The Section 8 program can be a lifeline, but holders still face discrimination.
“I’ve been to open houses, and I may be one of 30 people with a housing voucher,” said Marilyn Hoffman, who has lived the past two years in temporary shelters in Baltimore. “I won’t get the apartment, and maybe some of it is that the landlord doesn’t like vouchers … but there’s also a part of me that thinks that it’s hard for me to compete for housing.”
Alexandra Alvarado, director of education and marketing for the American Apartment Owners Association, an industry group, said one issue landlords traditionally have had with source of income anti-discrimination laws is wanting renters to have a steady income. But the pandemic has changed that, she said; renting to tenants who use government assistance became less risky than renting to people affected by job losses.
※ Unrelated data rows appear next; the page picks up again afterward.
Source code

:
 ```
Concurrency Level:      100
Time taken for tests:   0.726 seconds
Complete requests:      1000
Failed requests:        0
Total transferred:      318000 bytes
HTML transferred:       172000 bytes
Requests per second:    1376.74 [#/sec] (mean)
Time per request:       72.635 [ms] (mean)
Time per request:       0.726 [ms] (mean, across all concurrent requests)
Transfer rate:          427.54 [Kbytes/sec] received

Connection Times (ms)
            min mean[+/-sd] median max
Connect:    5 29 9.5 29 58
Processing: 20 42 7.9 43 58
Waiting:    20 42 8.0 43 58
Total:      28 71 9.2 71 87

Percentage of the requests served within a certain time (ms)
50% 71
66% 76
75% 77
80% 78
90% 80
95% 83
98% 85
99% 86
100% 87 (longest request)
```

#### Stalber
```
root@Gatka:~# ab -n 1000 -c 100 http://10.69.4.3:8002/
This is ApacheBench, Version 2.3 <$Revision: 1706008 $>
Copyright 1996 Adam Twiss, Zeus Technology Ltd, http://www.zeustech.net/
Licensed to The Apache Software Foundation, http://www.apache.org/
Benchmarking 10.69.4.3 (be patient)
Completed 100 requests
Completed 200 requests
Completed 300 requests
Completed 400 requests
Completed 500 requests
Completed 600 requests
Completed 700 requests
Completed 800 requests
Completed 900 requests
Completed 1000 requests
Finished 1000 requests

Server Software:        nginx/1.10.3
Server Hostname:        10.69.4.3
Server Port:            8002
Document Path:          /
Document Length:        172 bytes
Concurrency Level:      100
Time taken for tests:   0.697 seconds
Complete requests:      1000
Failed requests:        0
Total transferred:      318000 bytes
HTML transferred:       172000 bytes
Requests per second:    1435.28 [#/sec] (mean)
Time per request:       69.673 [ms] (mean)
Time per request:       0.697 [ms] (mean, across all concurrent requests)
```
“Realistically, a landlord wants to ensure that they will be paid rent on time. And if the tenant suffers a financial hardship, it helps to know that they will have a steady flow of income and will be able to support themselves with an adequate savings safety net,” said Alvarado in an interview with Stateline.
Earlier this year, Arizona Democratic state Rep. Analise Ortiz introduced source of income legislation in a state she describes as “a perfect storm” of housing shortages, high demand and weak tenant protections.
“When we have a shortage of housing and you have people who have been lucky enough to wait in these lines for months and sometimes years to get a housing voucher, they finally find a place and then they’re turned away,” said Ortiz, a former investigative journalist who took office in 2023.
Her bill has been unable to get off the ground in the majority-Republican legislature.
“I would hope that landlords and property managers would come around to realize that the stereotypes that exist around people who use housing vouchers are harmful and untrue, and it is more beneficial in my view to be able to have a reliance on a housing voucher,” Ortiz said.